Positivity. It seems cliche, but it’s one of the best way to motivate. By not snitching, not complaining or criticizing, listening to coaches and captains, and offering encouragement, your team (and you) will be able to do wonders.

Think of Brock from Facing the Giants. He death crawled the entire length of the football field blindfolded with his teammate on his back after being told that he could do more than he thought he could. After he finished, the coach hunkered besides him and said, “If you walk around defeated, so will they.”

When you’re negative or critical toward someone, according to pastor Norman Peale’s book, The Power of Positive Thinking, you trigger the fight or flight response involuntarily in that person in under three seconds, which automatically decreases performance. The number one reason why people switch jobs is because they don’t feel appreciated in their work environment. If team members are not coming back next season, it’s because they don’t feel appreciated and don’t think their work mattered.

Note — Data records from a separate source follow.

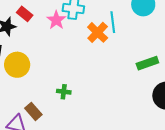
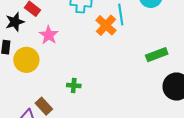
pink star: (56, 20) -> (49, 35), moved

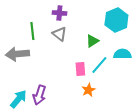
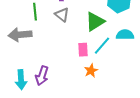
green triangle: (92, 41) -> (95, 22), size x1.5
cyan arrow: (18, 99) -> (21, 80), turned 138

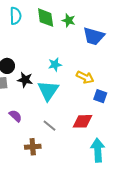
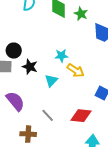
yellow arrow: (85, 77) -> (76, 71), moved
cyan triangle: (48, 91) -> (51, 81), size x0.6
purple semicircle: (15, 116) -> (15, 101), size x1.5

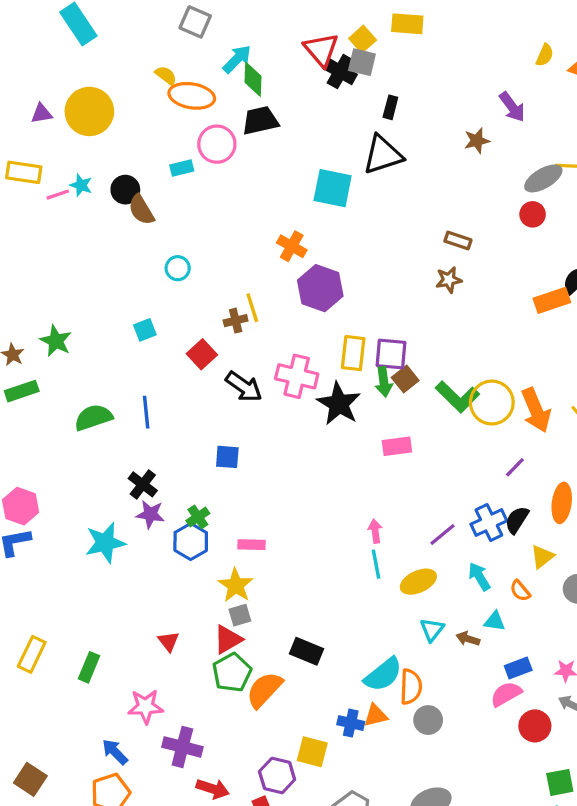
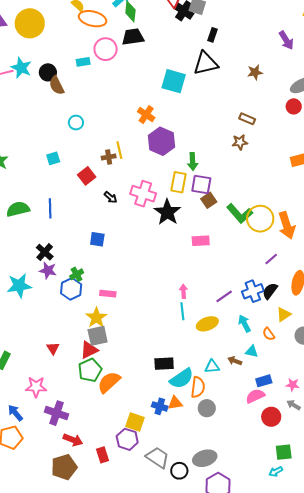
brown star: (477, 141) -> (255, 72), moved
cyan star: (81, 185) -> (21, 68), size x1.5
green arrow: (384, 382) -> (193, 161), moved
black arrow: (244, 387) -> (111, 197), size x0.6
gray square: (240, 615) -> (98, 336), size x1.5
cyan triangle: (432, 630) -> (212, 367), moved, turned 42
black rectangle: (306, 651) -> (164, 364), moved, turned -30
purple hexagon: (277, 776) -> (127, 439), moved

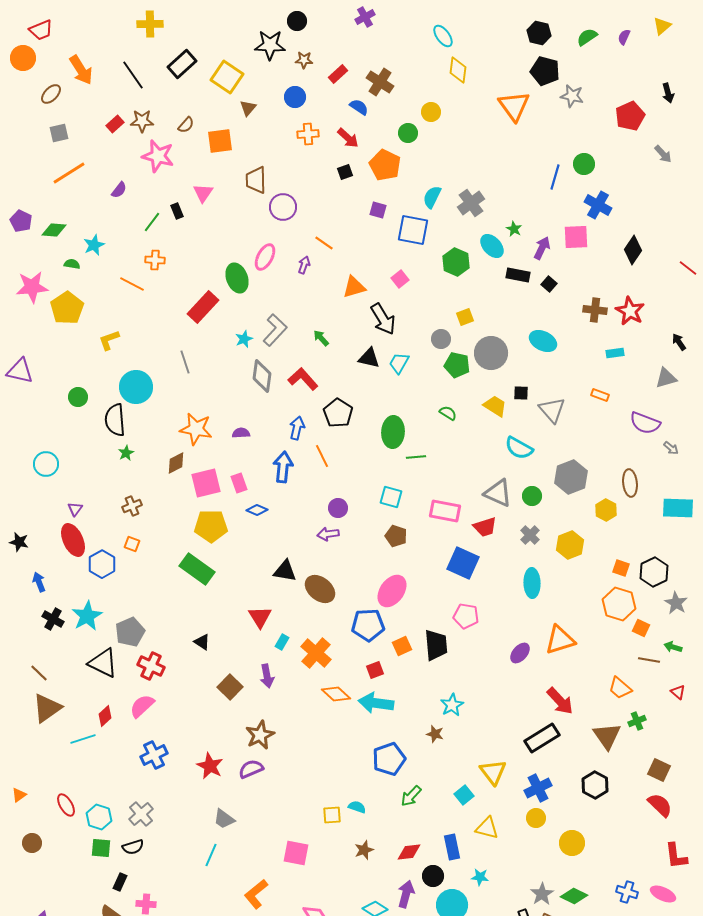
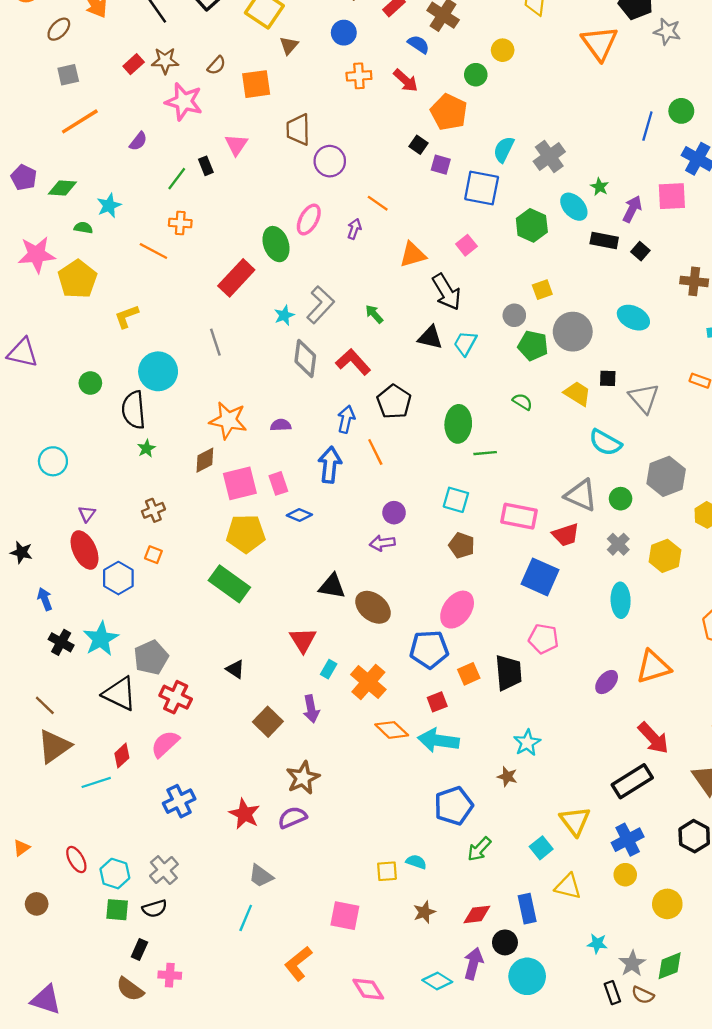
black square: (345, 172) -> (419, 145), moved, turned -35
cyan star: (480, 877) -> (597, 944), moved
green diamond: (574, 896) -> (670, 966), turned -48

Once, a team mate and I were playing doubles in tennis. We were losing, and getting a bit frustrated. When it was time to switch sides, we agreed to only be positive. So instead of saying, “you need to cover the alley,” we said “you’ll get it next time,” or “good job, but remember to cover.” We ended up winning the match 8-6.

Negativity kills productivity whereas positivity produces team members who will invest more because they feel respected and valued. Peale states that positivity increases individual productivity in 91 percent of people. Positivity also increases individual engagement which leads to loyalty and more effort given. Positivity, by offering compliments and small pieces of encouragement, makes people perform better. How do you be a better team player? By being positive.

So next time you’re running sprints or losing a game, be positive. Don’t complain, only build your team mates up with encouragement. It’s tough, especially for more competitive people but only allow healthy criticism and positivity to come out of your mouth.